■ **EXTRACT**:
···
Hello,
This is a question related to RNAseq expression and the need to extract biologically relevant results at single patient level. For context, we have a big number of brain tumours but due to the delicate structure of the brain and funding, we do not have the capacity for biological replicates. So far this has been fine for comparison at brain tumour cohort level, comparing the expression of multiple brain tumours with a certain classification to that of normal tissue and identifying significant results.
However, in the process of making informed decisions for single patients, we want to integrate along with DNA and histopathology data, gene expression data as well. The questions are:
Would it be of merit to run DESeq2 with 3 groups: A. SingleSample, B. All the rest tumours together (130-170 samples), C. Normals and extract results from contrast A/C. Would the dispersion calculated from the rest of the groups be good enough to consider the resulting p-values in the single sample? The 170 tumours are quite heterogeneous and do not cluster well in PCA so I am sceptical about the sensitivity of using all those together.
···
■ **INSTRUCTIONS FOR THE TASK**:
In one to three sentences, explain why the author of the RNAseq post doubts the sensitivity of putting all the other tumours together in one DESeq2 group.

[Extracted page text data]
···
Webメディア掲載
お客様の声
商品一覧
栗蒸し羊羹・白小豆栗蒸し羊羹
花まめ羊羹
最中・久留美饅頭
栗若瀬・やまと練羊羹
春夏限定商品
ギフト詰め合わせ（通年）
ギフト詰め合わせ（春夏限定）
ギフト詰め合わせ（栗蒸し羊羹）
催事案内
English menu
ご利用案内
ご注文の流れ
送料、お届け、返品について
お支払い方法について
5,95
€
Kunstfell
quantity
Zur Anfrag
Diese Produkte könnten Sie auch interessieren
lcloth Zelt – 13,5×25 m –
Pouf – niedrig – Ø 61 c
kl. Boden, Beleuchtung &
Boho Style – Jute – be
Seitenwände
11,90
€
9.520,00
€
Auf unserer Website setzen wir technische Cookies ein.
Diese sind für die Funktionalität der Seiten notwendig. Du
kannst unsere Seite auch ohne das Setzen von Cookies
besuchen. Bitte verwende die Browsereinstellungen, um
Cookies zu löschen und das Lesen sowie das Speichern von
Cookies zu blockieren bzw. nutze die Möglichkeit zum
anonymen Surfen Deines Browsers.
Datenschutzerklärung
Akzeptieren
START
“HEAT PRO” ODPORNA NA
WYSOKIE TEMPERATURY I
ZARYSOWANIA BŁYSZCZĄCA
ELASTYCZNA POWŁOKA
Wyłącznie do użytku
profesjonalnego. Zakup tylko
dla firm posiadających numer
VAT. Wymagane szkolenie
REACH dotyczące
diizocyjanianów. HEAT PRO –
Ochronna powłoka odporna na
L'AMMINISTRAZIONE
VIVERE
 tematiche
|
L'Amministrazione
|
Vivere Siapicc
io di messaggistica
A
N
···
■ **TASK OUTPUT**:
The 130–170 other tumours are quite heterogeneous and do not cluster well in PCA. That makes the author doubt whether the dispersion estimated from that combined group is good enough to trust the p-values for a single sample.